Your goal
Each line in the records below that has the word "DeckLink" should be copied.

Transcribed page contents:
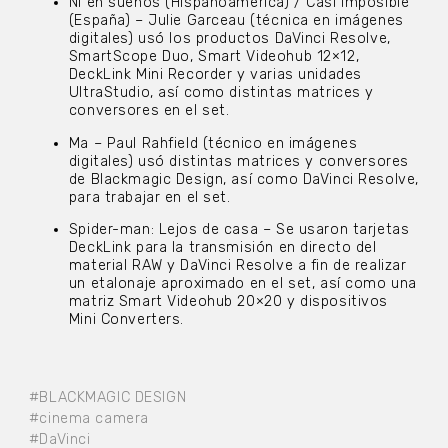
Ni en sueños (Hispanoamérica) / Casi imposible
(España) – Julie Garceau (técnica en imágenes
digitales) usó los productos DaVinci Resolve,
SmartScope Duo, Smart Videohub 12×12,
DeckLink Mini Recorder y varias unidades
UltraStudio, así como distintas matrices y
conversores en el set.
Ma – Paul Rahfield (técnico en imágenes
digitales) usó distintas matrices y conversores
de Blackmagic Design, así como DaVinci Resolve,
para trabajar en el set.
Spider-man: Lejos de casa – Se usaron tarjetas
DeckLink para la transmisión en directo del
material RAW y DaVinci Resolve a fin de realizar
un etalonaje aproximado en el set, así como una
matriz Smart Videohub 20×20 y dispositivos
Mini Converters.
#BLACKMAGIC DESIGN
#cinema camera
#DaVinci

Task answer
DeckLink Mini Recorder y varias unidades
DeckLink para la transmisión en directo del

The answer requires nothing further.